Here’s Exactly What You Need to Know from Obama’s Historic Speech on Immigration
With Congress at an impasse, President Barack Obama has issued a sweeping series of executive actions that will shield up to 5 million people now living in the U.S. illegally from being deported, while also providing many of them access to temporary work permits.
Speaking from the East Room of the White House late Thursday, the president also challenged Republicans, who have been harshly critical of his plan, to step up and offer a better option.
"To those members of Congress who question my authority to make our immigration system work better, or question the wisdom of me acting where Congress has failed, I have one answer: Pass a bill," Obama said.
The Senate signed off on a bipartisan immigration overhaul in 2013, but the bill has languished in the Republican-controlled House of Representatives for the past 16 months. With the GOP set to take control of both chambers in 2015, the prospect for legislative action has gone from unlikely to next to impossible.
With action now, and the potential of work permits on offer, Obama said he is giving millions who are living in the U.S. without legal permission an opportunity to "come out of the shadows and get right with the law."
What is changing? The executive actions will expand the president's "deferred action" program, which delayed deportation for millions of young people who entered the country with their parents illegally before their 16th birthdays. The new measures will not offer similar protections to their families, a blow to immigration activists who lobbied hard for broader expansions.
The actions also make new avenues to legal status available for the parents of a large group of citizens and legal permanent residents, provided they have been in the country for more than five years. The plan also increases opportunities for highly skilled workers to find jobs and provides new funding for border security efforts, while refocusing resources toward turning back people who do manage to cross illegally.

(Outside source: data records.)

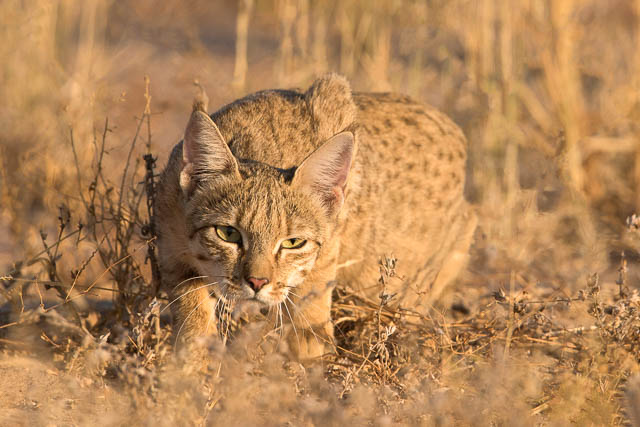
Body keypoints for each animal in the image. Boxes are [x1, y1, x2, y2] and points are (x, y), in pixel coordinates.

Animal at [155, 74, 476, 362]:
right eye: (228, 233)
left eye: (293, 242)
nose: (257, 282)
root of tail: (455, 129)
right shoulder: (170, 245)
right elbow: (191, 311)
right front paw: (191, 369)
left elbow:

What are Republicans saying? They are not pleased and have not been shy about it. Before Thursday's speech, Rep. Lamar Smith (R-Texas) told the Huffington Post that Obama "is actually declaring war on the American people and our democracy."
Soon-to-be Senate Majority Leader Mitch McConnell said "the president will come to regret the chapter history writes if he does move forward."
"Congress will act," McConnell promised. "Make no mistake, when the newly elected representatives of the people take their seats, they will act."
Republicans have not said what, if any, specific immigration legislation they might consider trying to send to the White House.
What are immigration activists saying? After more than a year of interrupting speeches and protesting deportations, at least a handful saw fit to celebrate:
Hardened activists offered a more sober assessment.
"I think this is ... imperfect, it doesn't cover everybody, and that's really tragic. But it's going to be historic," Pulitzer Prize-winning journalist Jose Antonio Vargas said in an interview with Bloomberg Politics earlier Thursday.
Sen. Harry Reid (D-Nev.), the outgoing majority leader, said in a statement that "the President's executive action is a good first step; however it is only a temporary solution ... nothing replaces Congress acting on comprehensive immigration reform. So today, while I thank President Obama for his decisive action, I ask my Republican colleagues to put their partisan politics aside and focus their efforts on passing legislation that will permanently fix our broken immigration system."
What's next? A number of senior Republican senators have openly considered inserting a clause into the forthcoming bill to fund the government that would block any unilateral action. If they did, Democrats would threaten a filibuster and the federal government would shut down again.
Others have suggested filing a lawsuit against Obama or drawing up articles of impeachment.
None of this is likely to happen. The actions will go forward and deliver on some of the promises Obama made when he took office in 2009. The issue, though, will grow in the eyes of the 2016 presidential contenders. Hillary Clinton weighed in 10 minutes after the speech ended with this tweet:
Republicans: Notice has been served. This historic series of actions has changed the immigration debate and set the country on a path to a more fair and equitable system for millions of hard-working men and women.